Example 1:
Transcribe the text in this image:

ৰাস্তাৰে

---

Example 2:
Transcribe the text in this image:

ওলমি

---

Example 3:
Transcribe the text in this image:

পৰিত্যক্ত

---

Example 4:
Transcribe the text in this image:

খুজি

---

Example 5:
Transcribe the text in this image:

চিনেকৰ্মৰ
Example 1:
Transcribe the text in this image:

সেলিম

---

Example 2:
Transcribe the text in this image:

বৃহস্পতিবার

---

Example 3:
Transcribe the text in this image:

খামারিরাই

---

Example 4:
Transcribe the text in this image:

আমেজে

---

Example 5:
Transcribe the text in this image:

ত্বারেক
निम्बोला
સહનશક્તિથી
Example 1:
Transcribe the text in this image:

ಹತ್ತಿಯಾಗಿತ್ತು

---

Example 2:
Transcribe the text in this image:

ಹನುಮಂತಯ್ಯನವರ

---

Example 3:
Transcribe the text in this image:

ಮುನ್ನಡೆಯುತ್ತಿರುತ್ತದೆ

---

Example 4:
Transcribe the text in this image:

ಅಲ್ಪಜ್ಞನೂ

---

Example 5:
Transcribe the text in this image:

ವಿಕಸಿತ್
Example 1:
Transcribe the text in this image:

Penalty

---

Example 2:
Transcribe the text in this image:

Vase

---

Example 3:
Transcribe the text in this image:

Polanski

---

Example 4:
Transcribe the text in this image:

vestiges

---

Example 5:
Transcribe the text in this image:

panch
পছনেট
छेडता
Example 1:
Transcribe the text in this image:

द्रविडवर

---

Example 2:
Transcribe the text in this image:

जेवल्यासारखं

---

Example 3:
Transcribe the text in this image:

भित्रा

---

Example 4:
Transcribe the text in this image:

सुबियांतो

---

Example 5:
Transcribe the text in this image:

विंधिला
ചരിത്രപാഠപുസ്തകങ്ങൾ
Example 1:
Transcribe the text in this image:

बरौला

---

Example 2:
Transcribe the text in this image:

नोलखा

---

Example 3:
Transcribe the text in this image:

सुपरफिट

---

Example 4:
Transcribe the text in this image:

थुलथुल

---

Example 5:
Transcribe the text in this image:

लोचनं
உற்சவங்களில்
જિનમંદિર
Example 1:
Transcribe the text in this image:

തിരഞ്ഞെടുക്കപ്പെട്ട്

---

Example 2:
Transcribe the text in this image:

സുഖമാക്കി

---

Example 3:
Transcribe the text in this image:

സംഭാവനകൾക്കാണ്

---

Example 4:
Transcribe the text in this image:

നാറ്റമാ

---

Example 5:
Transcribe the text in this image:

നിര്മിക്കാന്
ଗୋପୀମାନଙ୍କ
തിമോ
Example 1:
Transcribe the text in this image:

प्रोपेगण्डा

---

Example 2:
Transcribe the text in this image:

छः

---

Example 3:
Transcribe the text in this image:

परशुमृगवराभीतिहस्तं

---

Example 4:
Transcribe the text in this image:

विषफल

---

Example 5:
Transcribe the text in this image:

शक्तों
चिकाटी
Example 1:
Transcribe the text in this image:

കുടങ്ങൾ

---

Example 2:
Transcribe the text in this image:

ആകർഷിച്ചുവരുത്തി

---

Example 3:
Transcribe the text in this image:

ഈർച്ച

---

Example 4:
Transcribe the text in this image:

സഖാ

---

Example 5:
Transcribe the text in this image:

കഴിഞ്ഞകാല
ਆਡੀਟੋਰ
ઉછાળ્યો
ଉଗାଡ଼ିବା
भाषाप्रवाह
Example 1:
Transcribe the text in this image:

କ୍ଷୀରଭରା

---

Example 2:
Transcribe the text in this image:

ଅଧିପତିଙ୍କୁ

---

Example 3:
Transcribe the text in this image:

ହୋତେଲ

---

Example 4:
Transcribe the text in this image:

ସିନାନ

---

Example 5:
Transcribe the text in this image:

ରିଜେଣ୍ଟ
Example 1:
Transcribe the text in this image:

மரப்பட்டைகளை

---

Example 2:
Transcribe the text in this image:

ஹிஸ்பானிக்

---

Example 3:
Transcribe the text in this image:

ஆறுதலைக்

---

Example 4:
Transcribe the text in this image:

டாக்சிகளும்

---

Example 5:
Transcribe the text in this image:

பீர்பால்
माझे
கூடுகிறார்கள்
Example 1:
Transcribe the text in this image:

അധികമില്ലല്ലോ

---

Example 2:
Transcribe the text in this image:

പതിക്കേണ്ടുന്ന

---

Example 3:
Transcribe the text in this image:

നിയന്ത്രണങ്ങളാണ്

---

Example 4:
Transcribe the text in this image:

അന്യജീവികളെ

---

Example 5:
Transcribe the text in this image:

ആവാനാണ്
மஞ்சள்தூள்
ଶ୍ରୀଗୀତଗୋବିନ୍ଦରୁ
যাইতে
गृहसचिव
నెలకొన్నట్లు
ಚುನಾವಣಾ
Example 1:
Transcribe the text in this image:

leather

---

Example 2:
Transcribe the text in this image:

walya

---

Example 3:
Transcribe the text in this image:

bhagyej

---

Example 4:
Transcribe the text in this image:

*What the task requires*.
Give back the records above, character for character.

*Your solution*.
Example 1:
Transcribe the text in this image:

ৰাস্তাৰে

---

Example 2:
Transcribe the text in this image:

ওলমি

---

Example 3:
Transcribe the text in this image:

পৰিত্যক্ত

---

Example 4:
Transcribe the text in this image:

খুজি

---

Example 5:
Transcribe the text in this image:

চিনেকৰ্মৰ
Example 1:
Transcribe the text in this image:

সেলিম

---

Example 2:
Transcribe the text in this image:

বৃহস্পতিবার

---

Example 3:
Transcribe the text in this image:

খামারিরাই

---

Example 4:
Transcribe the text in this image:

আমেজে

---

Example 5:
Transcribe the text in this image:

ত্বারেক
निम्बोला
સહનશક્તિથી
Example 1:
Transcribe the text in this image:

ಹತ್ತಿಯಾಗಿತ್ತು

---

Example 2:
Transcribe the text in this image:

ಹನುಮಂತಯ್ಯನವರ

---

Example 3:
Transcribe the text in this image:

ಮುನ್ನಡೆಯುತ್ತಿರುತ್ತದೆ

---

Example 4:
Transcribe the text in this image:

ಅಲ್ಪಜ್ಞನೂ

---

Example 5:
Transcribe the text in this image:

ವಿಕಸಿತ್
Example 1:
Transcribe the text in this image:

Penalty

---

Example 2:
Transcribe the text in this image:

Vase

---

Example 3:
Transcribe the text in this image:

Polanski

---

Example 4:
Transcribe the text in this image:

vestiges

---

Example 5:
Transcribe the text in this image:

panch
পছনেট
छेडता
Example 1:
Transcribe the text in this image:

द्रविडवर

---

Example 2:
Transcribe the text in this image:

जेवल्यासारखं

---

Example 3:
Transcribe the text in this image:

भित्रा

---

Example 4:
Transcribe the text in this image:

सुबियांतो

---

Example 5:
Transcribe the text in this image:

विंधिला
ചരിത്രപാഠപുസ്തകങ്ങൾ
Example 1:
Transcribe the text in this image:

बरौला

---

Example 2:
Transcribe the text in this image:

नोलखा

---

Example 3:
Transcribe the text in this image:

सुपरफिट

---

Example 4:
Transcribe the text in this image:

थुलथुल

---

Example 5:
Transcribe the text in this image:

लोचनं
உற்சவங்களில்
જિનમંદિર
Example 1:
Transcribe the text in this image:

തിരഞ്ഞെടുക്കപ്പെട്ട്

---

Example 2:
Transcribe the text in this image:

സുഖമാക്കി

---

Example 3:
Transcribe the text in this image:

സംഭാവനകൾക്കാണ്

---

Example 4:
Transcribe the text in this image:

നാറ്റമാ

---

Example 5:
Transcribe the text in this image:

നിര്മിക്കാന്
ଗୋପୀମାନଙ୍କ
തിമോ
Example 1:
Transcribe the text in this image:

प्रोपेगण्डा

---

Example 2:
Transcribe the text in this image:

छः

---

Example 3:
Transcribe the text in this image:

परशुमृगवराभीतिहस्तं

---

Example 4:
Transcribe the text in this image:

विषफल

---

Example 5:
Transcribe the text in this image:

शक्तों
चिकाटी
Example 1:
Transcribe the text in this image:

കുടങ്ങൾ

---

Example 2:
Transcribe the text in this image:

ആകർഷിച്ചുവരുത്തി

---

Example 3:
Transcribe the text in this image:

ഈർച്ച

---

Example 4:
Transcribe the text in this image:

സഖാ

---

Example 5:
Transcribe the text in this image:

കഴിഞ്ഞകാല
ਆਡੀਟੋਰ
ઉછાળ્યો
ଉଗାଡ଼ିବା
भाषाप्रवाह
Example 1:
Transcribe the text in this image:

କ୍ଷୀରଭରା

---

Example 2:
Transcribe the text in this image:

ଅଧିପତିଙ୍କୁ

---

Example 3:
Transcribe the text in this image:

ହୋତେଲ

---

Example 4:
Transcribe the text in this image:

ସିନାନ

---

Example 5:
Transcribe the text in this image:

ରିଜେଣ୍ଟ
Example 1:
Transcribe the text in this image:

மரப்பட்டைகளை

---

Example 2:
Transcribe the text in this image:

ஹிஸ்பானிக்

---

Example 3:
Transcribe the text in this image:

ஆறுதலைக்

---

Example 4:
Transcribe the text in this image:

டாக்சிகளும்

---

Example 5:
Transcribe the text in this image:

பீர்பால்
माझे
கூடுகிறார்கள்
Example 1:
Transcribe the text in this image:

അധികമില്ലല്ലോ

---

Example 2:
Transcribe the text in this image:

പതിക്കേണ്ടുന്ന

---

Example 3:
Transcribe the text in this image:

നിയന്ത്രണങ്ങളാണ്

---

Example 4:
Transcribe the text in this image:

അന്യജീവികളെ

---

Example 5:
Transcribe the text in this image:

ആവാനാണ്
மஞ்சள்தூள்
ଶ୍ରୀଗୀତଗୋବିନ୍ଦରୁ
যাইতে
गृहसचिव
నెలకొన్నట్లు
ಚುನಾವಣಾ
Example 1:
Transcribe the text in this image:

leather

---

Example 2:
Transcribe the text in this image:

walya

---

Example 3:
Transcribe the text in this image:

bhagyej

---

Example 4:
Transcribe the text in this image:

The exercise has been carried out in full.